Spadki stawek za fracht i niepewność z nimi związana potwierdza najnowszy raport Upply x Ti x IRU. Zgodnie z danymi organizacji, w IV kwartale 2023 roku stawki w Europie widocznie zmalały, skutkując obniżeniem ich wartości w zleceniach spotowych w stosunku do kontraktów – to pierwszy taki przypadek od początku 2017 roku. Różnica wyniosła aż 6 punktów procentowych. W Polsce nie odnotowano tego zjawiska, co nie zmienia faktu, że stawki malały systematycznie przez cały 2023 rok, najmocniej właśnie w odniesieniu do spotów.
Sposobem na powstrzymanie spadków mogłoby być wprowadzenie ogólnoeuropejskiej, minimalnej stawki za fracht. Tą drogą poszli Węgrzy, którzy za pomocą rozporządzenia ustanowili algorytm wyliczający ją na podstawie zmiennych powiązanych z transportem, takich jak wysokość opłaty drogowej, dystans czy cena paliwa.
Dobre relacje z przewoźnikami
Spedytorzy zapytani przez Transcash o to, co przyciąga do nich przewoźników, wskazują na dwie kwestie: reputację wiarygodnego płatnika i stałe kontrakty.

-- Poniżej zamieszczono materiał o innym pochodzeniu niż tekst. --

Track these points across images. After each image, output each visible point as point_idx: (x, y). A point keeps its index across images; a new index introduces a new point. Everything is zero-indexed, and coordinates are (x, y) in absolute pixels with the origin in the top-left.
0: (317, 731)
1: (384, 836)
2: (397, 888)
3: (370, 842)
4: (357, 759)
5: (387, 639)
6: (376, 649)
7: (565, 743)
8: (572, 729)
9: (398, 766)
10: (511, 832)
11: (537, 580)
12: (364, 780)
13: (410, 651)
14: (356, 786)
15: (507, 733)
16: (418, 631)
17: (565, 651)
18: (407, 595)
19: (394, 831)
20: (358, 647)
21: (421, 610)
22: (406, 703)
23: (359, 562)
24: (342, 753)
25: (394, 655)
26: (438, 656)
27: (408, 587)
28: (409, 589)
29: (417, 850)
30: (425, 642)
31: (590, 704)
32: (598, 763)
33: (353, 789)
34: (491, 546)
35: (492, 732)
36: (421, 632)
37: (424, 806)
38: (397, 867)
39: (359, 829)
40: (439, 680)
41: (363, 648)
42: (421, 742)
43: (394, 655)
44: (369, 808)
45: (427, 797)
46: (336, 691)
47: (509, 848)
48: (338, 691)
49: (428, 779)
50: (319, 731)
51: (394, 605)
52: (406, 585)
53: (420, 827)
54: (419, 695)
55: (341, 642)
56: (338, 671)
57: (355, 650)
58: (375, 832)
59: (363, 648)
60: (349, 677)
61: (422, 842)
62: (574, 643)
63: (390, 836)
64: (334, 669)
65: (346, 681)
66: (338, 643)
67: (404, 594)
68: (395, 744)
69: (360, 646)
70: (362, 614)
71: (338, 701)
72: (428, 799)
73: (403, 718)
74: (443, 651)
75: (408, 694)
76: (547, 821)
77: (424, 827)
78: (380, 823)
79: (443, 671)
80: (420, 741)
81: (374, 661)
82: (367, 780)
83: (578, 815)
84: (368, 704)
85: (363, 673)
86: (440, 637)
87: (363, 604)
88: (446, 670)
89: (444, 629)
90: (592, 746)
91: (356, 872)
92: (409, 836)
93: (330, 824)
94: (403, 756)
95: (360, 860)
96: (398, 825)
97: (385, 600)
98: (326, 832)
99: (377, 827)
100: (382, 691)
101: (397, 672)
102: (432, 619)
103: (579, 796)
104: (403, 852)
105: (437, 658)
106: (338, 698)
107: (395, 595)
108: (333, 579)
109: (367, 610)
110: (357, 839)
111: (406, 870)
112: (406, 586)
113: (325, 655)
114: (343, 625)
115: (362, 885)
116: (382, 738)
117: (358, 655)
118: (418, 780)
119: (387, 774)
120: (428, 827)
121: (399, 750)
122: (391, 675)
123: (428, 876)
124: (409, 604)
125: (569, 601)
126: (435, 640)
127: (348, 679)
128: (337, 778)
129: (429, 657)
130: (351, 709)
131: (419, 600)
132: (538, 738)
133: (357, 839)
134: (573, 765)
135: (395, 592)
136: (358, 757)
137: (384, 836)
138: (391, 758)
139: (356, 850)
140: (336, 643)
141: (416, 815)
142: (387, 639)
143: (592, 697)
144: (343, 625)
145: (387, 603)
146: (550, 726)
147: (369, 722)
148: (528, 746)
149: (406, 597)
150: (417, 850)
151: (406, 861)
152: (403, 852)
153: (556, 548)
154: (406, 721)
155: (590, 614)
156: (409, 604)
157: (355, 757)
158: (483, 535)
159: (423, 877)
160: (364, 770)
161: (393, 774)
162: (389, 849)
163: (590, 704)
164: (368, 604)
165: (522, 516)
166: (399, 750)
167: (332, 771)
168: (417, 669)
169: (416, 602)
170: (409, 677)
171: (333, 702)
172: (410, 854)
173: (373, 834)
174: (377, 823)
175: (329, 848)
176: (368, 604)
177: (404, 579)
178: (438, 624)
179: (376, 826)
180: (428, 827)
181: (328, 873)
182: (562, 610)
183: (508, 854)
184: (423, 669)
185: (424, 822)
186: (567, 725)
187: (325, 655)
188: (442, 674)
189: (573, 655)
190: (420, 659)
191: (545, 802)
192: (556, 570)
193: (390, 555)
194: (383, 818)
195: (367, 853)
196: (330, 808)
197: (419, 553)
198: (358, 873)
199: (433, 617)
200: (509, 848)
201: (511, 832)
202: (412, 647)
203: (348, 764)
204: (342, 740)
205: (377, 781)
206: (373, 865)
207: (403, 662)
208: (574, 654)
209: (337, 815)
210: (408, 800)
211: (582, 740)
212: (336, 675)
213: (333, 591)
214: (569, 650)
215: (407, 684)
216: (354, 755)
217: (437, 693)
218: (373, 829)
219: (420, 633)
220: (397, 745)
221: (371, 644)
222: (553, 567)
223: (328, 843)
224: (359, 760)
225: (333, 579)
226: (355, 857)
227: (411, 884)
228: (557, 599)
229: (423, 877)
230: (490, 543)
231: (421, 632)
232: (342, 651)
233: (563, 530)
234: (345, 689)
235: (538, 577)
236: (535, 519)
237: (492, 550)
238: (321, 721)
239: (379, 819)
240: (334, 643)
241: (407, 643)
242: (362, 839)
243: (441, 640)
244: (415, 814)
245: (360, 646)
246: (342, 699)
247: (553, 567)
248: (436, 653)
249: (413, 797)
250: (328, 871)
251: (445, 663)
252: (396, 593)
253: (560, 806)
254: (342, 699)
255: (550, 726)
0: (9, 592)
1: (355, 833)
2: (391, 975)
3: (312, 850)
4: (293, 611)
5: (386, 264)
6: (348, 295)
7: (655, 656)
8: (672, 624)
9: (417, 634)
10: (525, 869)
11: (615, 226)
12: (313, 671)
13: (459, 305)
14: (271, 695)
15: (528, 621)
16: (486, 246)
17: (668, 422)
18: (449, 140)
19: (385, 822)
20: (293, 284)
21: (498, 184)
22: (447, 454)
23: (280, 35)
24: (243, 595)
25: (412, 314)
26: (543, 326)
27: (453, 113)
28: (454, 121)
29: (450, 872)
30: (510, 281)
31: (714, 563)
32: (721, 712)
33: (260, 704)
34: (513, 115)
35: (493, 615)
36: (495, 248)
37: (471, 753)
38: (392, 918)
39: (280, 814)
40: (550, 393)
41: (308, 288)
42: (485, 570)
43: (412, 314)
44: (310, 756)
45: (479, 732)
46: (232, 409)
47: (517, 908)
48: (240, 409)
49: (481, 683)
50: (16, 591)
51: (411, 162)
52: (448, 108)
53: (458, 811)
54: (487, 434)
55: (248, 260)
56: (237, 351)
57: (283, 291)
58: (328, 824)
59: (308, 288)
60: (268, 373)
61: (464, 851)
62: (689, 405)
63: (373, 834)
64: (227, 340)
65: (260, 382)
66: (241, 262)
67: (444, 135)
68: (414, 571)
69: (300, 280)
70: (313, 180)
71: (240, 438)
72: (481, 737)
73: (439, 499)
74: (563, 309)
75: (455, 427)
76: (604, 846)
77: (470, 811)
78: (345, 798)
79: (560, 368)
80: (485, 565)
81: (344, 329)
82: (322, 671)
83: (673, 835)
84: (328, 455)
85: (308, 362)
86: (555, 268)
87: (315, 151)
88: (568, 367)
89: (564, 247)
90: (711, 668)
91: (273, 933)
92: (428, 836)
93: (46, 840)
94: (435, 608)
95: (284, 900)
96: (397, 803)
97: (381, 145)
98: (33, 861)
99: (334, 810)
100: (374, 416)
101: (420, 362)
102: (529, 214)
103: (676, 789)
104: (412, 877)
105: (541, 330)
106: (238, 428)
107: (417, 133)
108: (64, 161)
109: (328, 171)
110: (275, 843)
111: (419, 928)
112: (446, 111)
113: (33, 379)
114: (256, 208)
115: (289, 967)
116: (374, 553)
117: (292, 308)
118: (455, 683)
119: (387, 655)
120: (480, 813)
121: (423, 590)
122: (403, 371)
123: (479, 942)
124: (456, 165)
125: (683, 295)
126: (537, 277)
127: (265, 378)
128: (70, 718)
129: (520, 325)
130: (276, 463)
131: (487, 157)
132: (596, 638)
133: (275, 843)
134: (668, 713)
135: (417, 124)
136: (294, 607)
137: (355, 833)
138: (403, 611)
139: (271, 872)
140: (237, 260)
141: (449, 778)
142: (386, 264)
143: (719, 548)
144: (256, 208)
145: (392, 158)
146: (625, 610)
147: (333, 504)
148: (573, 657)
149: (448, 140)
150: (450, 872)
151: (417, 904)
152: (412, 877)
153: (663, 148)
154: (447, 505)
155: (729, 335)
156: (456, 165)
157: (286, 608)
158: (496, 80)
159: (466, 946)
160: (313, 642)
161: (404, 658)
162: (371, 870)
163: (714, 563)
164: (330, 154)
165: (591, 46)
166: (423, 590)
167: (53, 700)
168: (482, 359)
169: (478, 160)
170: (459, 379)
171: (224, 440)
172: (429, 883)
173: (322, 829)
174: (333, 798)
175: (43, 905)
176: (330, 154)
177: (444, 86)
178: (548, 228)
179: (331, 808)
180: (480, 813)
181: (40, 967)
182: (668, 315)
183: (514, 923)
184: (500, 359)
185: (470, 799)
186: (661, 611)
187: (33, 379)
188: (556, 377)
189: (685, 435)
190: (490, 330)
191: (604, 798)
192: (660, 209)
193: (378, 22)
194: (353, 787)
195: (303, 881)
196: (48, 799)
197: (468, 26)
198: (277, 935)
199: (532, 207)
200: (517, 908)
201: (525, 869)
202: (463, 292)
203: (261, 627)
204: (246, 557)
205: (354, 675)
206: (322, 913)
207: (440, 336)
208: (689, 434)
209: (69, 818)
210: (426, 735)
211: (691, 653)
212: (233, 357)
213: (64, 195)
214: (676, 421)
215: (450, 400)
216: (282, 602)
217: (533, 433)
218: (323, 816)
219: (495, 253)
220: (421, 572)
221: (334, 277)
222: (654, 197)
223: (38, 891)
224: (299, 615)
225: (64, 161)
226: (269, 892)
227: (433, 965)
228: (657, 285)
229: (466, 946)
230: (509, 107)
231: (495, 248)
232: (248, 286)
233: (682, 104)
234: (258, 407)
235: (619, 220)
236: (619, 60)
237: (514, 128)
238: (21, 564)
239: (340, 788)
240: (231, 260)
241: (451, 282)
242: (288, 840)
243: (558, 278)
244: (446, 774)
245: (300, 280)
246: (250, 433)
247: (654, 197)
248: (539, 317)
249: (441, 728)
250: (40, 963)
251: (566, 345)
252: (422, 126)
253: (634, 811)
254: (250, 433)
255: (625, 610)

Spedycje poszukujące nowych podwykonawców muszą więc zapewnić im stabilność, czyli stałe zlecenia i pewną zapłatę w terminie.
Te wskazania nie dziwią, biorąc pod uwagę skalę zatorów płatniczych w branży TSL. Jak wynika z badania „Skaner MŚP”, zrealizowanego przez Big Info Monitor w I kwartale tego roku, 54% firm transportowych współpracuje z kontrahentami, którzy zwlekają z płatnością ponad 60 dni po upływie pierwotnego terminu. To czyni sektor transportu niechlubnym rekordzistą na tle innych badanych branż, nie tylko pod względem terminów płatności, ale też tempa wzrostu zaległości. W 2023 roku długi firm z branży TSL wzrosły o 18%, przekraczając 3 mld zł, przy średniej dla sektora MŚP na poziomie 6%.
Dobre relacje z przewoźnikami buduje wiarogodność płatnicza, którą trudno osiągnąć bez finansowej stabilności. Wsparciem w tym zakresie może być eSkonto, czyli usługa, dzięki której spedycja jest w stanie opłacić swoich przewoźników bez angażowania własnych środków.
– Niezależnie od tego, czy przewoźnik zdecyduje się sfinansować fakturę w ramach usługi eSkonto, ta możliwość sama w sobie zwiększa wiarygodność płatniczą spedycji. To szczególnie ważne w trudnym dla branży TSL okresie, którego kres trudno przewidzieć – podsumowuje Jakub Gwiazdowski.